▸ **CONSEGNA 1**
Sostituisca "portavoce" con "presidente" e riscriva il passo dell'intervista riportata più sotto, partendo da "intervista di Benedetta" e terminando con "comitato, Massimo Gandolfini.".

In una intervista al settimanale Tempi, Massimo Gandolfini rilancia l'iniziativa dopo il Family Day dello scorso giugno per fermare il disegno di legge che vorrebbe riconoscere i "matrimoni" omosessuali.

Dopo il family day. Gandolfini: «Ora la petizione nazionale contro il ddl Cirinnà»




intervista di Benedetta Frigerio al dott. Massimo Gandolfini
Tempi.it, 27 luglio 2015

Il comitato “Difendiamo i nostri figli”, che il 20 giungo scorso, a sole tre settimane dalla sua costituzione, ha portato in piazza San Giovanni a Roma un milione di persone per protestare contro il disegno di legge sulle unioni civili (ddl Cirinnà) e l’introduzione dell’ideologia gender nelle scuole, ha deciso di scendere nuovamente in campo per non lasciare che l’attenzione sul ddl cali. A illustrare a tempi.it i prossimi passi è il portavoce del comitato, Massimo Gandolfini.

 

Dottor Gandolfini, mercoledì 29 luglio comincerete a raccogliere le firme per una petizione nazionale. Di che si tratta?

È una petizione contro il ddl Cirinnà tout court. La raccolta firme comincerà a settembre su scala nazionale, abbiamo deciso però di cominciare già ad essere presenti a Roma con dei gazebo fuori dal Senato, dove si sta ancora discutendo il testo sulle unioni civili, negli ultimi due mercoledì precedenti alla chiusura estiva del Parlamento. Lo scopo della petizione è molteplice: continuare a tener desta l’attenzione dei cittadini su un tema vitale che prima del 20 giugno rischiava di essere affrontato nell’ignoranza di molti; dare un ulteriore segnale alla classe politica e far capire che non ci arrendiamo; incoraggiare i milioni di italiani convinti che la famiglia sia una sola, quella composta da un uomo e una donna uniti in matrimonio. Infine vogliamo dare un messaggio anche alla Chiesa italiana.

 

Laici che si preoccupano di ricordare alla Chiesa una verità universale che la Chiesa stessa insegna da duemila anni? È quantomeno singolare.
Non è la prima volta che accade nella storia. In fondo anche san Francesco era un laico che ricordò alla Chiesa il suo compito, e alla fine il Papa riconobbe la sua regola. Può darsi che sia un momento storico simile, di disorientamento anche all’interno della Chiesa, che è fatta di uomini che possono sbagliare. E può darsi che lo Spirito voglia suscitare dal basso forze utili a guidare o confortare i pastori. Quello che li convincerà, però, sarà solo una vita coerente con quanto proclamiamo. Ricordo che nel 1968, quando Paolo VI pubblicò l’Humanae Vitae, interi episcopati si ribellarono, sostenendo che fosse anacronistico vietare la contraccezione. A far cambiare loro idea sono state le famiglie numerose.

 

Se a cambiare deve essere la vita, a cosa serve scendere in piazza?

▸ **CONSEGNA 2**
Trascriva riga per riga, senza alcuna modifica, tutti i record che seguono, tralasciando le immagini.

▸ **DATI DELL'ESERCIZIO**
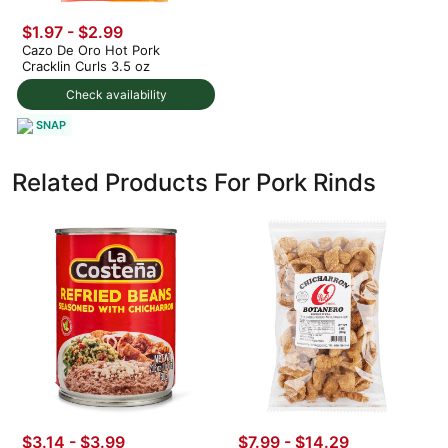
$1.97 - $2.99
Cazo De Oro Hot Pork
Cracklin Curls 3.5 oz
Check availability
SNAP
Related Products For Pork Rinds
$3.14 - $3.99
$7.99 - $14.29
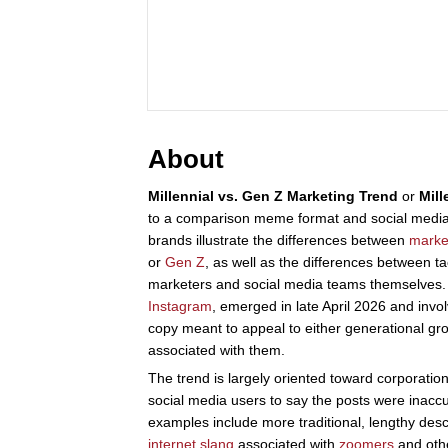
About
Millennial vs. Gen Z Marketing Trend
or
Mill
to a comparison meme format and social media
brands illustrate the differences between
marke
or
Gen Z
, as well as the differences between t
marketers and social media teams themselves. 
Instagram
, emerged in late April 2026 and inv
copy meant to appeal to either generational gr
associated with them.
The trend is largely oriented toward corporati
social media users to say the posts were inacc
examples include more traditional, lengthy desc
internet slang
associated with
zoomers
and othe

▸ **SPAZIO RISPOSTA 1**
intervista di Benedetta Frigerio al dott. Massimo Gandolfini
Tempi.it, 27 luglio 2015

Il comitato “Difendiamo i nostri figli”, che il 20 giungo scorso, a sole tre settimane dalla sua costituzione, ha portato in piazza San Giovanni a Roma un milione di persone per protestare contro il disegno di legge sulle unioni civili (ddl Cirinnà) e l’introduzione dell’ideologia gender nelle scuole, ha deciso di scendere nuovamente in campo per non lasciare che l’attenzione sul ddl cali. A illustrare a tempi.it i prossimi passi è il presidente del comitato, Massimo Gandolfini.

▸ **SPAZIO RISPOSTA 2**
$1.97 - $2.99
Cazo De Oro Hot Pork
Cracklin Curls 3.5 oz
Check availability
SNAP
Related Products For Pork Rinds
$3.14 - $3.99
$7.99 - $14.29
About
Millennial vs. Gen Z Marketing Trend
or
Mill
to a comparison meme format and social media
brands illustrate the differences between
marke
or
Gen Z
, as well as the differences between t
marketers and social media teams themselves. 
Instagram
, emerged in late April 2026 and inv
copy meant to appeal to either generational gr
associated with them.
The trend is largely oriented toward corporati
social media users to say the posts were inacc
examples include more traditional, lengthy desc
internet slang
associated with
zoomers
and othe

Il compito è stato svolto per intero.